---- Available data
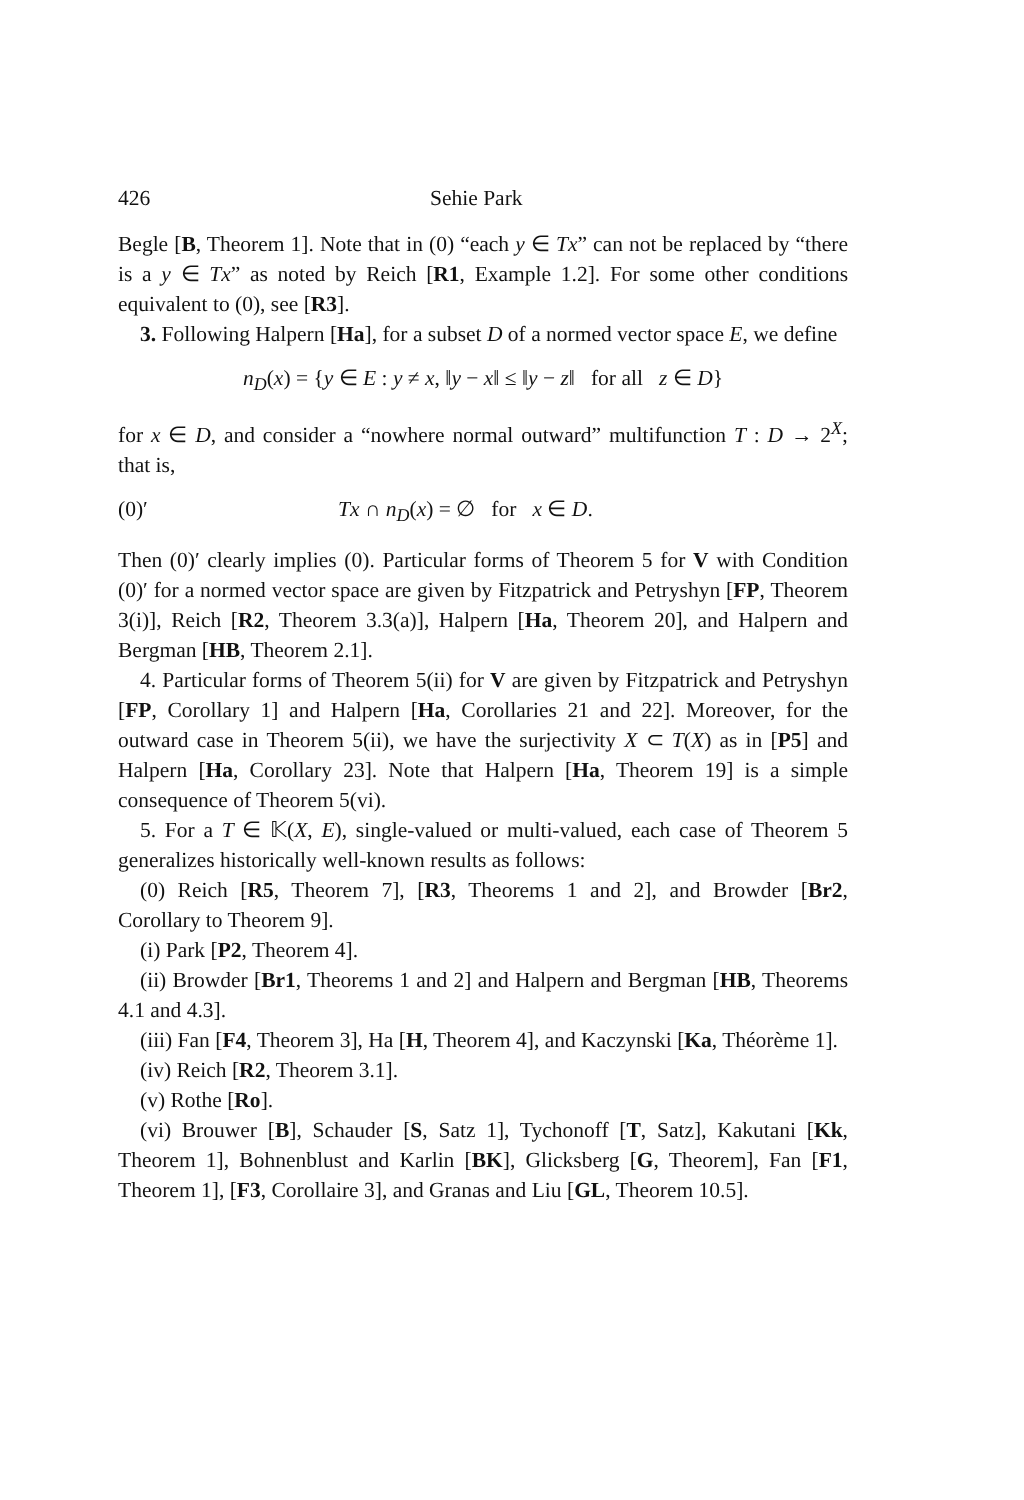426 Sehie Park
Begle [B, Theorem 1]. Note that in (0) “each y ∈ Tx” can not be replaced by “there is a y ∈ Tx” as noted by Reich [R1, Example 1.2]. For some other conditions equivalent to (0), see [R3].
3. Following Halpern [Ha], for a subset D of a normed vector space E, we define
n<sub>D</sub>(x) = {y ∈ E : y ≠ x, ‖y − x‖ ≤ ‖y − z‖ for all z ∈ D}
for x ∈ D, and consider a “nowhere normal outward” multifunction T : D → 2<sup>X</sup>; that is,
(0)′ Tx ∩ n<sub>D</sub>(x) = ∅ for x ∈ D.
Then (0)′ clearly implies (0). Particular forms of Theorem 5 for V with Condition (0)′ for a normed vector space are given by Fitzpatrick and Petryshyn [FP, Theorem 3(i)], Reich [R2, Theorem 3.3(a)], Halpern [Ha, Theorem 20], and Halpern and Bergman [HB, Theorem 2.1].
4. Particular forms of Theorem 5(ii) for V are given by Fitzpatrick and Petryshyn [FP, Corollary 1] and Halpern [Ha, Corollaries 21 and 22]. Moreover, for the outward case in Theorem 5(ii), we have the surjectivity X ⊂ T(X) as in [P5] and Halpern [Ha, Corollary 23]. Note that Halpern [Ha, Theorem 19] is a simple consequence of Theorem 5(vi).
5. For a T ∈ 𝕂(X, E), single-valued or multi-valued, each case of Theorem 5 generalizes historically well-known results as follows:
(0) Reich [R5, Theorem 7], [R3, Theorems 1 and 2], and Browder [Br2, Corollary to Theorem 9].
(i) Park [P2, Theorem 4].
(ii) Browder [Br1, Theorems 1 and 2] and Halpern and Bergman [HB, Theorems 4.1 and 4.3].
(iii) Fan [F4, Theorem 3], Ha [H, Theorem 4], and Kaczynski [Ka, Théorème 1].
(iv) Reich [R2, Theorem 3.1].
(v) Rothe [Ro].
(vi) Brouwer [B], Schauder [S, Satz 1], Tychonoff [T, Satz], Kakutani [Kk, Theorem 1], Bohnenblust and Karlin [BK], Glicksberg [G, Theorem], Fan [F1, Theorem 1], [F3, Corollaire 3], and Granas and Liu [GL, Theorem 10.5].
--------
**Your instructions**
Transcribe the opening line of the listing above, please, and every line after it through the line with "z‖ for all z", word for word, without pictures.

**Finished task**
426 Sehie Park
Begle [B, Theorem 1]. Note that in (0) “each y ∈ Tx” can not be replaced by “there is a y ∈ Tx” as noted by Reich [R1, Example 1.2]. For some other conditions equivalent to (0), see [R3].
3. Following Halpern [Ha], for a subset D of a normed vector space E, we define
n<sub>D</sub>(x) = {y ∈ E : y ≠ x, ‖y − x‖ ≤ ‖y − z‖ for all z ∈ D}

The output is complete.